RUDY MOVIE CHARACTERS AND PLOT SUMMARY

Characters

Rudy

Sherry (girlfriend)

Daniel Ruettiger (Rudy’s father)

Frank (older brother)

Pete (best friend)

Fortune (Grounds keeper)

Father Cavanaugh (Priest)

D-Bob (Rudy’s friend and tutor at Holly Cross College)

Coach Ara Parseghian (Head Coach)

Plot Summary for Rudy (From Wikipedia)

Daniel Eugene "Rudy" Ruettiger grows up in Joliet, Illinois dreaming of playing college football at the University of Notre Dame. Though he is achieving some success with his local high school team (Joliet Catholic), he lacks the grades and money necessary to attend Notre Dame, as well as talent and physical stature. Ruettiger takes a job at a local steel mill like his father Daniel Sr., who is also a Notre Dame fan. He prepares to settle down, but when his best friend Pete is killed in an explosion at the mill, Rudy decides to follow his dream of attending Notre Dame and playing for the Fighting Irish. He perseveres to do everything he can to get into the football powerhouse.

He leaves for the campus, but fails to get admitted to Notre Dame. With the help and sponsorship of a local priest, Rudy starts at a small junior college nearby named Holy Cross, hoping to get good enough grades to qualify for a transfer. He also manages to get a part-time job on Notre Dame's groundskeeping staff and befriends D-Bob, a graduate student at Notre Dame and a teaching assistant at his junior college. The socially-awkward D-Bob offers to tutor Rudy if he helps him meet girls. Suspecting an underlying cause to Ruettiger's previous academic problems, D-Bob has Rudy tested, and Rudy learns that he has dyslexia. Rudy learns how to overcome his disability and becomes a better student. At Christmas vacation, Rudy returns home to his family's appreciation of his report card, but is still mocked for his attempts at playing football and also dumped by his fiance, who starts seeing one of his brothers.

After numerous rejections, Rudy is finally admitted to Notre Dame during his final semester of transfer eligibility. He rushes home to tell his family, and his father announces the news to his steel mill workers over the loudspeaker. After "walking on" as a non-scholarship player for the football team, Ruettiger convinces coach Ara Parseghian to give him a spot on the practice squad. An assistant coach warns the players that 35 scholarship players won't make the "dress roster" of players who take the field during the games but also notices that Ruettiger exhibits more drive than many of his scholarship teammates.

Coach Parseghian agrees to Rudy's request to suit up for one home game in his senior year so his family and friends can see him as a member of the team. However, Parseghian steps down as coach following the 1974 season.
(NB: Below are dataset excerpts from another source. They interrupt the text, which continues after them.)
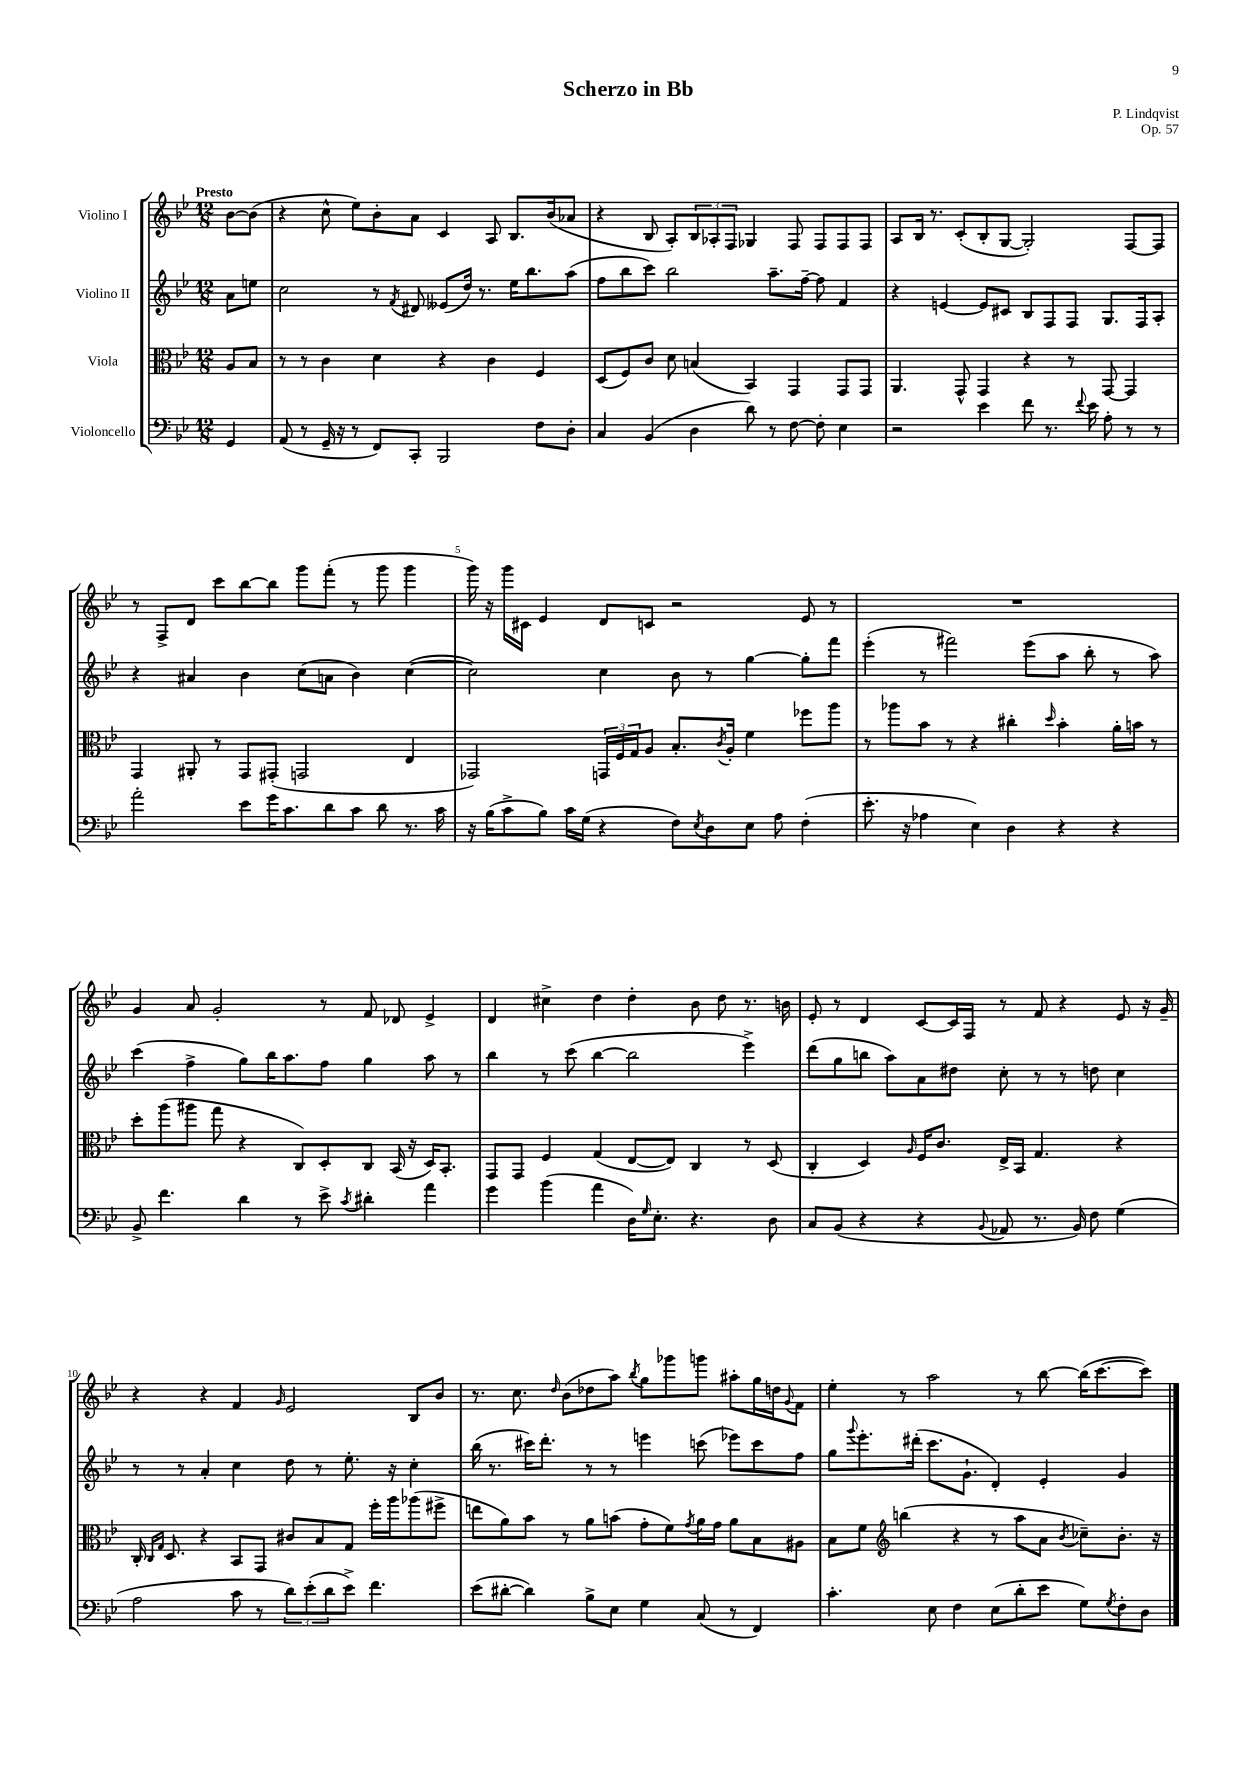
\header { title = "Scherzo in Bb" composer = "P. Lindqvist" opus = "Op. 57" }
<<
\new StaffGroup <<
\new Staff = "s0" \with { instrumentName = "Violino I" } {
    \clef treble \key bes \major \numericTimeSignature \time 12/8 \partial 4 \tempo "Presto"
    bes'8~ bes'8( |
    r4 c''8-^ ees''8) bes'8-. a'8 c'4 a8 bes8. bes'16( aes'8 |
    r4 bes8 a8-.) \tuplet 3/2 { bes8 aes8-. f8 } ges4 f8 f8 f8 f8 |
    a8 bes16 r8. c'8-.( bes8-. g8~ g2-.) f8~ f8 |
    r8 f8-> d'8 c'''8 bes''8~ bes''8 g'''8 f'''8-.( r8 g'''8 g'''4 |
    g'''16) r16 g'''16 cis'16 ees'4 d'8 c'8 r2 ees'8 r8 |
    R1. |
    g'4 a'8 g'2-. r8 f'8 des'8 ees'4-> |
    d'4 cis''4-> d''4 d''4-. bes'8 d''8 r8. b'16 |
    ees'8-. r8 d'4 c'8~ c'16 f16 r8 f'8 r4 ees'8 r16 g'16-- |
    r4 r4 f'4 \grace { g'16 } ees'2 bes8 bes'8 |
    r8. c''8. \grace { d''16 } bes'8( des''8 a''8) \acciaccatura { bes''8 } g''8 ges'''8 g'''8 ais''8-. g''16 d''16 \appoggiatura { g'8 } f'8 |
    ees''4-. r8 a''2 r8 bes''8~ bes''16( c'''8.~ c'''8) \bar "|." |
}
\new Staff = "s1" \with { instrumentName = "Violino II" } {
    \clef treble \key bes \major \numericTimeSignature \time 12/8 \partial 4
    a'8 e''8 |
    c''2 r8 \acciaccatura { f'8 } dis'8 eeses'8( d''16) r8. ees''16 bes''8. a''8( |
    f''8 bes''8 c'''8) bes''2 a''8.-- f''16~-- f''8 f'4 |
    r4 e'4~ e'8 cis'8 bes8 f8 f8 g8. f16 a8-. |
    r4 ais'4 bes'4 c''8( a'8 bes'4) c''4~( |
    c''2) c''4 bes'8 r8 g''4~ g''8-. f'''8 |
    ees'''4-.( r8 fis'''2) ees'''8( a''8 bes''8-. r8 a''8) |
    c'''4( f''4-> g''8) bes''16 a''8. f''8 g''4 a''8 r8 |
    bes''4 r8 c'''8( bes''4~ bes''2 ees'''4->) |
    d'''8( g''8 b''8 a''8) a'8 dis''8 c''8-. r8 r8 d''8 c''4 |
    r8 r8 a'4-. c''4 d''8 r8 ees''8.-. r16 c''4-. |
    bes''16( r8. cis'''16) d'''8.-. r8 r8 e'''4 c'''8( ees'''8) c'''8 f''8 |
    g''8 \appoggiatura { g'''8 } ees'''8.-. dis'''16-.( c'''8. g'8.-! d'4-.) ees'4-. g'4 \bar "|." |
}
\new Staff = "s2" \with { instrumentName = "Viola" } {
    \clef alto \key bes \major \numericTimeSignature \time 12/8 \partial 4
    a8 bes8 |
    r8 r8 c'4 d'4 r4 c'4 f4 |
    d8( f8) c'8 d'8 b4( bes,4) g,4 g,8 g,8 |
    a,4. g,8-^ g,4 r4 r8 g,8~ g,4 |
    g,4 ais,8-. r8 g,8 gis,8-.( g,2 ees4 |
    ges,2) \tuplet 3/2 { g,16 f16 g16 } a8 bes8.-. \acciaccatura { c'8 } a16-. f'4 fes''8 a''8 |
    r8 aes''8 bes'8 r8 r4 cis''4-. \grace { d''16 } bes'4-. a'16-. b'16 r8 |
    d''8-. a''8( ais''8 g''8 r4 c8) d8-. c8 bes,16( r16 d16) bes,8.-. |
    g,8 g,8 f4 g4( ees8~ ees8) c4 r8 d8( |
    c4-. d4) \grace { a16 } f16 c'8. ees16-> bes,16 g4. r4 |
    c16-. \grace { c16 g16 } d8. r4 bes,8 g,8 cis'8 bes8 g8 f''16-. a''16 aes''8( fis''8-> |
    e''8 a'8) bes'8 r8 a'8 b'8( g'8-. f'8) \acciaccatura { g'8 } a'16 g'16 a'8 bes8 ais8 |
    bes8 f'8 \clef treble b''4( r4 r8 a''8 a'8 \acciaccatura { bes'8 } ces''8--) bes'8.-. r16 \bar "|." |
}
\new Staff = "s3" \with { instrumentName = "Violoncello" } {
    \clef bass \key bes \major \numericTimeSignature \time 12/8 \partial 4
    g,4 |
    a,8( r8 g,16-- r16 r8 f,8) c,8-. bes,,2 f8 d8-. |
    c4 bes,4( d4 d'8) r8 f8~ f8-. ees4 |
    r2 ees'4 f'8 r8. \appoggiatura { f'8 } ees'16 a8-. r8 r8 |
    a'2-. ees'8 g'16 c'8. d'8 c'8 d'8 r8. c'16 |
    r16 bes16( c'8-> bes8) c'16 g16( r4 f8) \acciaccatura { ees8 } d8 ees8 a8 f4-.( |
    ees'8.-. r16 aes4 ees4) d4 r4 r4 |
    bes,8-> f'4. d'4 r8 ees'8-> \acciaccatura { c'8 } dis'4-. a'4 |
    g'4 bes'4( a'4 d16) \grace { g16 } ees8.-. r4. d8 |
    c8 bes,8( r4 r4 \appoggiatura { bes,8 } aes,8 r8. bes,16) f8 g4( |
    a2 c'8 r8 \tuplet 3/2 { d'8) ees'8-.( d'8 } ees'8->) f'4. |
    ees'8( dis'8~-. dis'4) bes8-> ees8 g4 c8( r8 f,4) |
    c'4.-. ees8 f4 ees8( d'8-. ees'8 g8) \acciaccatura { g8 } f8-. d8 \bar "|." |
}
>>
>>
\layout { \context { \Score \override BarNumber.break-visibility = ##(#f #t #t) barNumberVisibility = #(every-nth-bar-number-visible 5) } }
Dan Devine succeeds him in 1975 and honors Parseghian's promise only after a player protest. Led by senior team captain and All-American Roland Steele, the other seniors rise to his defense and lay their jerseys on Devine's desk, each requesting that Rudy be allowed to dress in their place. In response, Devine lets Ruettiger appear for the final home game, against Georgia Tech.

At the final home game, Steele invites Ruettiger to lead the team out of the tunnel onto the playing field. As the game comes to an end, and Notre Dame is ahead, Devine sends all the seniors to the field, but refuses to let Rudy play, despite the pleas from Steele and the assistant coaches. As a "Rudy!" chant spreads from the Notre Dame bench into the stadium, and the offensive team, led by tailback Jamie O'Hare, overrules Devine's call for victory formation and they score another touchdown instead. Devine finally lets Rudy enter the field with the defensive team on the final kickoff. He stays in for the final play of the game, sacks the Georgia Tech quarterback, and to cheers from the stadium, is carried off the field on the shoulders of his teammates.